À Talknafjördur, en Islande, en 1936, un jeune Anglais assiste muet à la boucherie à ciel ouvert qu’est le dépeçage des baleines. Il en retient la cruauté de tout, la froide férocité de l’espèce humaine et l’importance corrélative du souci d’autrui, compassion et pardon. Pas l’art pour l’art, l’art pour l’autre. Autre spectacle, à Bruxelles en 1938, la contemplation panique de la Chute d’Icare de Bruegel, toile centrale pour Goffette également. Pour l’heure, celle aussi où l’Europe bascule dans la folie - l’Espagne de Teruel et l’aigle qui prend l’Autriche dans ses serres -, des yeux anglais se donnent à une toile flamande. Un homme est là seul et sans remède à chercher la place qu’il occupe dans le tableau, par quels détours du chemin il a connu la chute et comment faire pour en sortir, pour revenir a la lumière.

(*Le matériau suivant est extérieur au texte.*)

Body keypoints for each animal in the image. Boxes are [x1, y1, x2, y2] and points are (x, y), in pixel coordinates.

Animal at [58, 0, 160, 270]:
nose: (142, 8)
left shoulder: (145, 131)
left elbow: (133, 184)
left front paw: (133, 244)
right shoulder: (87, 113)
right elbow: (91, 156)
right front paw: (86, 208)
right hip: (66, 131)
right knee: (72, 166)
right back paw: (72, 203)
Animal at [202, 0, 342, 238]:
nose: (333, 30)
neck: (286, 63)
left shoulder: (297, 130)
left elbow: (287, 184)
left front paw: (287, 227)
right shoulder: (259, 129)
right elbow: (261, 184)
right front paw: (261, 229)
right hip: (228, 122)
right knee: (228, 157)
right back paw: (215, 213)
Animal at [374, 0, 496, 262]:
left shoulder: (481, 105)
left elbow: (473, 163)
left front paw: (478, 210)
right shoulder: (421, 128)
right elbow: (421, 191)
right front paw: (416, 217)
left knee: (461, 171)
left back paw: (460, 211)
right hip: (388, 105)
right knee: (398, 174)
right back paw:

Cette chute est celle de l’homme depuis les origines :
Icare tombe, tombe, tombe hier, aujourd’hui, demain, et sa chute est celle de tout homme, depuis le commencement du monde et jusqu’à la fin des siècles.
Jonas dans le profond des flots, aussi. Retour sur image : l’adolescence et la prise en compte que la poésie sera sa parole profonde, le seul moyen de donner visage et vie à ce qu’il est en vérité, à ce qui lui échappe encore par tous les bouts.
Lorsqu’il rencontre Chester Kallman, il croise l’homme de sa vie, les traits de son destin, tout comme Verlaine à rencontré Rimbaud, un coup de foudre et l’arbre ne se fend pas de haut en bas, mais se consume de l’intérieur. Lentement, douloureusement. Et toujours, W. H. A. sera celui qui aime le plus :
Si l’amour ne peut être partagé / Que je sois celui qui aime le plus (If equal affection cannot be / Let the more loving one be me".
Et puis Dieu, celui de la mère, qui attendait son heure. La foi. Et le finale de vie en Autriche. Ces vers aussi, que les amis de Goffette lui entendaient citer bien avant l’écriture de ces pages :
Quand je serai rentré de guerre, et borgne, et vieux / Je ne ferai plus rien que regarder les cieux.
C’est donc un autre poète qui est né, un autre Goffette. Un la est donné, un pli est pris.
Guy Goffette :
Peu m’importe : je suis parti, j’ai dépassé le cadre de la photo, je marche dans les pas de Wystan Auden et la neige craque à chacun de mes pas.